LORD BYRON CONSIDERED AS A FATHER, AS A BROTHER, AND AS A SON.
HIS GOODNESS SHOWN BY THE STRENGTH OF HIS INSTINCTIVE AFFECTIONS.
LORD BYRON AS A FATHER.
If, as a great moralist has said, our natural affections have power only upon sensitive and virtuous natures, but are despised by men of corrupt and dissipated habits, then must we find a proof again of Lord Byron's excellence in the influence which his affections exercised over him.
His tenderness for his child, and for his sister, was like a ray of sunshine which lit up his whole heart, and in the moments of greatest depression prevented desolation from completely absorbing his nature.
His thoughts were never far from the objects of his affection.
CXV.
"My daughter! with thy name this song begun;
My daughter! with thy name thus much shall end;
I see thee not, I hear thee not, but none
Can be so wrapt in thee; thou art the friend
To whom the shadows of far years extend:
Albeit my brow thou never shouldst behold,
My voice shall with thy future visions blend.
And reach into thy heart, when mine is cold,
A token and a tone, even from thy father's mould.
CXVI.
"To aid thy mind's development, to watch
Thy dawn of little joys, to sit and see
Almost thy very growth, to view thee catch
Knowledge of objects,—wonders yet to thee!
To hold thee lightly on a gentle knee,
And print on thy soft cheek a parent's kiss,
This, it should seem, was not reserved for me,
Yet this was in my nature: as it is,
I know not what is there, yet something like to this.
CXVIII.
* * * * *
"Sweet be thy cradled slumbers!

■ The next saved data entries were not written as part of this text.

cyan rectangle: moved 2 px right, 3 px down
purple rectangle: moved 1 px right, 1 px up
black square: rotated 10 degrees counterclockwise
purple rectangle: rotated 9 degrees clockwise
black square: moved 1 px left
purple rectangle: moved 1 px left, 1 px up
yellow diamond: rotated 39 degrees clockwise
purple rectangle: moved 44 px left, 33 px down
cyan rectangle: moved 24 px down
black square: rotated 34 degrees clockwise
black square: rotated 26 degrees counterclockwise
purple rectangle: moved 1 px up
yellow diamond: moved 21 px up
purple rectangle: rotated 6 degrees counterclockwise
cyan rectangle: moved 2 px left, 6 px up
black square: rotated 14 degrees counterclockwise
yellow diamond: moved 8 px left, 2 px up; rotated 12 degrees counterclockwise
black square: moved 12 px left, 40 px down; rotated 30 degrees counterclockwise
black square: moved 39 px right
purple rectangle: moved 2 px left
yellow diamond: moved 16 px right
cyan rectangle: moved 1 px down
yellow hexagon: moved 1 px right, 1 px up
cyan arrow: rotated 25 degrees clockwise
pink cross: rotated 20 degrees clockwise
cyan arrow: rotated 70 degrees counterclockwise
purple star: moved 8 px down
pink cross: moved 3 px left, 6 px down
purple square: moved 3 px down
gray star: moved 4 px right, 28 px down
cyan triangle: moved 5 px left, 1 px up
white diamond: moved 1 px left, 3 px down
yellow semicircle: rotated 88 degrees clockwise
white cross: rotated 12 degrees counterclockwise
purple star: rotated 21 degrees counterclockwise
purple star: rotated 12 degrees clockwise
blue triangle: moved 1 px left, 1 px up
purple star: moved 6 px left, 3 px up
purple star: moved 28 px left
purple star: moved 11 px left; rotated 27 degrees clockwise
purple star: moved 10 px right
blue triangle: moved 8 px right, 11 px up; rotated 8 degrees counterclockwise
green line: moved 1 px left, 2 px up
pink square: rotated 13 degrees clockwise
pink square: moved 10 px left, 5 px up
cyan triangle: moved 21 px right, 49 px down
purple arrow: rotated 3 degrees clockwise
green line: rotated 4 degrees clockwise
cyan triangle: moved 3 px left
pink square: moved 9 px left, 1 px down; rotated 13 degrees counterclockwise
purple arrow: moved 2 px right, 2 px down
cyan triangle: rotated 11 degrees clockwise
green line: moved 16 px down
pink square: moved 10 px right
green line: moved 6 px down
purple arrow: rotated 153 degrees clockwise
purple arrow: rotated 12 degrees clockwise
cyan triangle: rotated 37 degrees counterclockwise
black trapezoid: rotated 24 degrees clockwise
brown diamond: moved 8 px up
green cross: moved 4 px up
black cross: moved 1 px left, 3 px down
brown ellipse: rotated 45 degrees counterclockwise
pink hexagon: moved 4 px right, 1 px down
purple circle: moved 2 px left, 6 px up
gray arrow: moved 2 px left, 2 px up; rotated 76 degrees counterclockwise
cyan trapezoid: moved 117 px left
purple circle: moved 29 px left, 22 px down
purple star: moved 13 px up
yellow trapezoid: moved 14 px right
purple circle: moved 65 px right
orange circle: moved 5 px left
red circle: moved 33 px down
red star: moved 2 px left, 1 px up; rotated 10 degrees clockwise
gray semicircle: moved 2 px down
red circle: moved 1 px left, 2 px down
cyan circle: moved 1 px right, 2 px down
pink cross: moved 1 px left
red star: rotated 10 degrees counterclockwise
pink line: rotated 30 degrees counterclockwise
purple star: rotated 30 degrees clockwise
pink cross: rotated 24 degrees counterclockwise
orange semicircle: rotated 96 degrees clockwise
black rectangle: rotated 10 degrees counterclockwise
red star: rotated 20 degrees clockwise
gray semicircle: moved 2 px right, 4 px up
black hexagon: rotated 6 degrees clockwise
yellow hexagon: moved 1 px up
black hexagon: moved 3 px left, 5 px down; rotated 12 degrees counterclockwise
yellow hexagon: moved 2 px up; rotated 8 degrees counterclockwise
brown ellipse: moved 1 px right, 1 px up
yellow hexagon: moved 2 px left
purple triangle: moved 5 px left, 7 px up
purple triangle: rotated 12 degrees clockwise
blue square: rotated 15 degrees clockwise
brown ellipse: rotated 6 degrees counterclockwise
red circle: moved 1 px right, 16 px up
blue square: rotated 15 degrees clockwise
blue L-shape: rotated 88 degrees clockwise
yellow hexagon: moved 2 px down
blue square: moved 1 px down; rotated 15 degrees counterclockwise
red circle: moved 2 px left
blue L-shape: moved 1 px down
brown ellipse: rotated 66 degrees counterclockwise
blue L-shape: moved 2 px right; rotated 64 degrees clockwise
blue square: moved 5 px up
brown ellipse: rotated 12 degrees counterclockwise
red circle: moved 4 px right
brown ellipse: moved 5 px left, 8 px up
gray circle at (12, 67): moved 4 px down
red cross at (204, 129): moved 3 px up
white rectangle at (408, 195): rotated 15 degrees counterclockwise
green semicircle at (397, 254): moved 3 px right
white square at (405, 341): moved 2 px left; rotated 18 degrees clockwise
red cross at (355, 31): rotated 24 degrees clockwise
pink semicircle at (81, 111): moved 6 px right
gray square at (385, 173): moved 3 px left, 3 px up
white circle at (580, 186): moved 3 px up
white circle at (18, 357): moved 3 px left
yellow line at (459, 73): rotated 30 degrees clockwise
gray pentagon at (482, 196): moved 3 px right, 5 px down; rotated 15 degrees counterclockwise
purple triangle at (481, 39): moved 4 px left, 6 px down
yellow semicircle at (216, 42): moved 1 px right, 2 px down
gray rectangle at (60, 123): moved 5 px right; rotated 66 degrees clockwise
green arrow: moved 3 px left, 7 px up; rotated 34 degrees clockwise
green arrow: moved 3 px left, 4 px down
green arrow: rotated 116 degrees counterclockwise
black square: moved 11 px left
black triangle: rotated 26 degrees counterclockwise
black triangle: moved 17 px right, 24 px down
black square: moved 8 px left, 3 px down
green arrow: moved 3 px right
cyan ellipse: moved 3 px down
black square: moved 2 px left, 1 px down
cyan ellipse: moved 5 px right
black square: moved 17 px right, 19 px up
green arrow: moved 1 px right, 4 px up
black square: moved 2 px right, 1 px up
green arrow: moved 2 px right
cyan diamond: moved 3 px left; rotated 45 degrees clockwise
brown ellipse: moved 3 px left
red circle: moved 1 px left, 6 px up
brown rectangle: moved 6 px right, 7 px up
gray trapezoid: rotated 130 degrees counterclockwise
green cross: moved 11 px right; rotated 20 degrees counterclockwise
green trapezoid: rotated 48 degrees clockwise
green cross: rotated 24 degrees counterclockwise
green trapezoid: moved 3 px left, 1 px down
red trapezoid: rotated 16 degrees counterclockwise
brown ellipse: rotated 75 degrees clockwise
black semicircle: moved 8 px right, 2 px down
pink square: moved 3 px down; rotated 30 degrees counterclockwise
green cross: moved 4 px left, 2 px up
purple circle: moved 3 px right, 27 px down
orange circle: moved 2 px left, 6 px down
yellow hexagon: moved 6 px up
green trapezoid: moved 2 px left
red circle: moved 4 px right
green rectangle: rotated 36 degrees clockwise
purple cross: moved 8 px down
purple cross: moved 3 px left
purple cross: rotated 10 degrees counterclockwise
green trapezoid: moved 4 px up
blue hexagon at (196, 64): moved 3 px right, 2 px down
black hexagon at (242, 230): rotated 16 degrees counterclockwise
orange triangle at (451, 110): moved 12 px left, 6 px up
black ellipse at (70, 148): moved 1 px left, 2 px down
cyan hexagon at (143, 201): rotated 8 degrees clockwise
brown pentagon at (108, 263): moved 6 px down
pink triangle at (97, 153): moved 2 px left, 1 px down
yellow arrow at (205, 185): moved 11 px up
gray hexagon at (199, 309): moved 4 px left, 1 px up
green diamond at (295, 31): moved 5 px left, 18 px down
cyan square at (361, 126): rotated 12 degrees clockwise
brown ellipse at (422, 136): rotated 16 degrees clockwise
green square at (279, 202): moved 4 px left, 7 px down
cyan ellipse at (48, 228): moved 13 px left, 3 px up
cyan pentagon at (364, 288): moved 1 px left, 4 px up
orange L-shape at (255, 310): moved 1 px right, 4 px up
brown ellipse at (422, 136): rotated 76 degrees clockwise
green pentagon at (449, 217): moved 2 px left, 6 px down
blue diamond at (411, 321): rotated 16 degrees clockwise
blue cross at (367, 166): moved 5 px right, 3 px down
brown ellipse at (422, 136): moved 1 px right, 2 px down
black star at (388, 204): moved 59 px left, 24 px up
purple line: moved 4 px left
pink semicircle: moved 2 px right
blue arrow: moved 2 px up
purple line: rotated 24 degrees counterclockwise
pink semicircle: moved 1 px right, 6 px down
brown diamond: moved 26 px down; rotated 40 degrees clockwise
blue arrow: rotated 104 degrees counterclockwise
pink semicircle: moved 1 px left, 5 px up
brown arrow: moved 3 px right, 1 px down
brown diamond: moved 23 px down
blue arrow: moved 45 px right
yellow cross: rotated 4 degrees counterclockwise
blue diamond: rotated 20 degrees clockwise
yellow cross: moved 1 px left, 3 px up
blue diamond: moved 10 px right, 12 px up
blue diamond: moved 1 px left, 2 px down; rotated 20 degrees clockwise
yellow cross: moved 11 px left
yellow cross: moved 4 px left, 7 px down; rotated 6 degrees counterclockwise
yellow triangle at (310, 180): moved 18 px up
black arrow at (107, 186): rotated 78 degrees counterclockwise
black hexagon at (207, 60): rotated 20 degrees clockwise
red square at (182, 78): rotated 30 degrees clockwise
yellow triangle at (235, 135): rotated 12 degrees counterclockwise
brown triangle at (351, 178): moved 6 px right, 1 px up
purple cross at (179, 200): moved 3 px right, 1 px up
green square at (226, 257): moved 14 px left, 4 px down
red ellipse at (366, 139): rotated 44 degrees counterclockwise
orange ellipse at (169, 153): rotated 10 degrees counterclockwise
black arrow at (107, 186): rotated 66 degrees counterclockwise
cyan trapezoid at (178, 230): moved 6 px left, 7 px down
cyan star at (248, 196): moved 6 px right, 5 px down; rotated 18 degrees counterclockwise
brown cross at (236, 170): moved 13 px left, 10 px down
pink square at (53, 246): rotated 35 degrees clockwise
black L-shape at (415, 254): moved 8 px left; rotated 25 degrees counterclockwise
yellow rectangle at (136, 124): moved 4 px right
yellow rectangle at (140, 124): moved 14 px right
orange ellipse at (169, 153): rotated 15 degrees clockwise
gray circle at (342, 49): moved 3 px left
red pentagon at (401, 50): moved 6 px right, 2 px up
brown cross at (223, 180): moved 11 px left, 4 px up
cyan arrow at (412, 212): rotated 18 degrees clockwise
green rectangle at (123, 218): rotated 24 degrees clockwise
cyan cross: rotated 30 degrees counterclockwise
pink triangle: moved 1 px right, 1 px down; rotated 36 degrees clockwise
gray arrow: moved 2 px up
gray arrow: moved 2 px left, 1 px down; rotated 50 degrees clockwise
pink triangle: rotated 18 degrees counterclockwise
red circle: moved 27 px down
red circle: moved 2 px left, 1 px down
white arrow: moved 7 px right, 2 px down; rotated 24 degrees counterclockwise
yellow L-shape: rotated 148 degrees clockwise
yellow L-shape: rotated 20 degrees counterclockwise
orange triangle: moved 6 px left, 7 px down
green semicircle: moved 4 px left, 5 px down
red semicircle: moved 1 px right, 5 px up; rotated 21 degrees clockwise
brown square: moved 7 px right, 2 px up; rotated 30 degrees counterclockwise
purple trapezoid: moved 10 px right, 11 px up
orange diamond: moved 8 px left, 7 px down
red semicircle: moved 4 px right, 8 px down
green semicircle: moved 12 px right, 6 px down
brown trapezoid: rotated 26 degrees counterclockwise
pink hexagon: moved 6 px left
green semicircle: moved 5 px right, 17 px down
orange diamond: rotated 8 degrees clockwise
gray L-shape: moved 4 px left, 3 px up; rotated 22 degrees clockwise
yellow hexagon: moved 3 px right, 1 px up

O'er the sea
And from the mountains where I now respire,
Fain would I waft such blessing upon thee,
As, with a sigh, I deem thou might'st have been to me."
Who ever read "Childe Harold" and was not touched by the delightful stanzas of the third canto,—a perfect chef-d'œuvre of tenderness and kindness, inclosed, as it were, in another master-piece, like, were it possible, a jewel found in a diamond?